This was nonsense and we were right to call it such. Things happen in campaigns, like debates. Romney had a 1-5 point lead in RCP before the hurricane.
The takeaway should be the polls are not biased (though individual polls often are) but they can change and quickly, so getting the vapors over their state is pretty stupid.
HitNRun on November 7, 2012 at 1:54 PM
nate silver is an obnoxious nerd, but I trust nerds to do the number crunching and and give us the cold mathematical representation of reality from which we can more easily take conclusions and decisions!
soul can give motivation, but we should know when despite out best efforts, that motivation was just not enough to change reality.
nathor on November 7, 2012 at 2:21 PM
Honestly, could you miss the mark any more than you have right here?
First of all, HA readers are pretty much primae facie *not* low-info voters. Anyone who regularly reads a political blogis more informed than about 90% of the electorate. And yes, that also applies to people at HuffPo (the political part of the site, at least, not the part that only does Katy Perry/Selena Gomez news), DU, and Kos.
Secondly, we weren’t paying attention to polls? Ed Morissey does more analysis of poll cross-tabs than just about any other pundit on the internet. That’s what all of the snark form liberals is missing. You act like Republicans wanted to predict the election by using Tarot Cards or a Ouija Board. Of course math matters. Of course polls matter. We didn’t buy the polls, because we were certain that turnout wouldn’t match 2008, so D+6 or D+7 was unrealistic for sampling. We ended up being both correct and incorrect; turnout wasn’t nearly as high as 2008 for Obama, yet turnout was also depressed for Romney, so D+6 ended up being accurate.
It’s the same mistake Silver made at BP, that complexity by itself is an indicator of higher quality. PECOTA ended up being outdone by simpler projection systems like CHONE and Marcel, which used much simpler modes of statistical analysis. Marcel in particular was the simplest type of regression analysis possible, yet it often provided a better predictor than the over-complicated systems like PECOTA.
The issue I have is when people treat Reason/Math like a deity and Silver as a unique prophet, called upon to interpret divine information for the masses.

● ● ●

## Tasks and exercises:
1. Answer these from the comment thread on election polls:
(a) What lead did Romney have in RCP before the hurricane?
(b) Which two simpler projection systems outdid PECOTA?
(c) Which D+ figure ended up being accurate?
2. In the listing, rewrite the lines starting at the one that has "pose: elev=63.1 azim=9.8 roll=92.8 dist=1.34" and going through the end of the listing, with "pose" changed to "view" and nothing else altered. Leave out the pictures.

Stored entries
● ● ●

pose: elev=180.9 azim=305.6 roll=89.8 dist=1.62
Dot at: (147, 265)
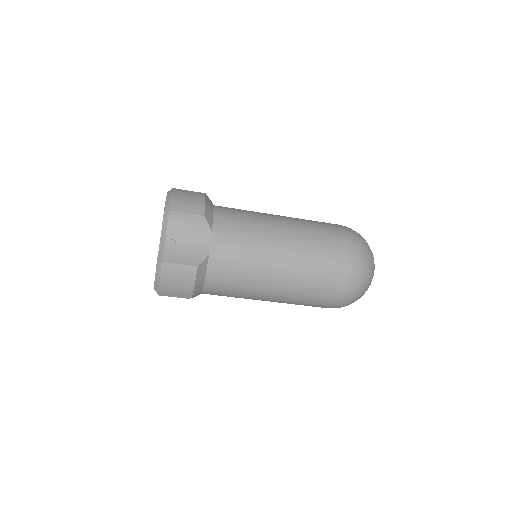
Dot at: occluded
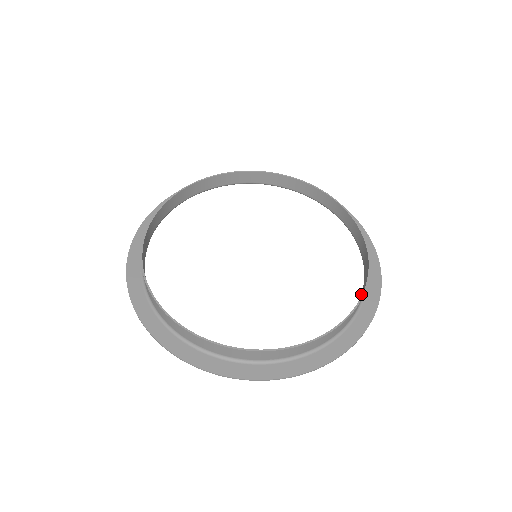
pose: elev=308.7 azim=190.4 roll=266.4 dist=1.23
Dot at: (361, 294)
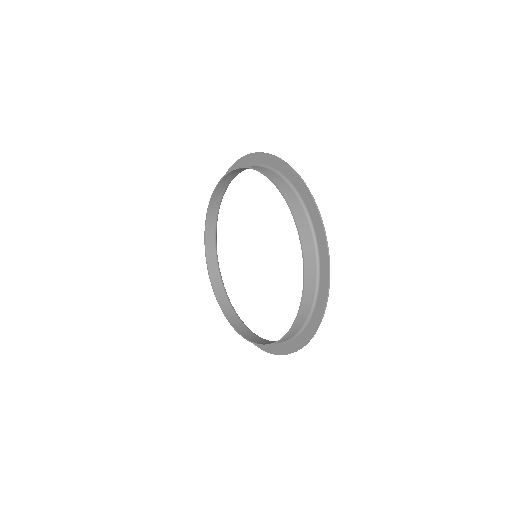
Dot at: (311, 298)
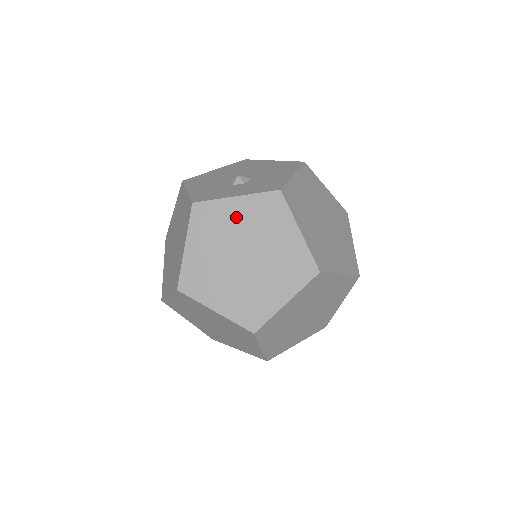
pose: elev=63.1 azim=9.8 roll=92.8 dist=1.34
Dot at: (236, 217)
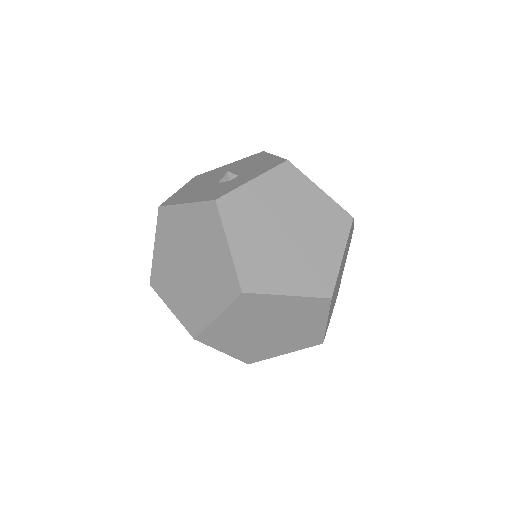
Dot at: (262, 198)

● ● ●

## Outputs by task:
1.
(a) A 1-5 point lead
(b) CHONE and Marcel
(c) D+6

2.
view: elev=63.1 azim=9.8 roll=92.8 dist=1.34
Dot at: (236, 217)
Dot at: (262, 198)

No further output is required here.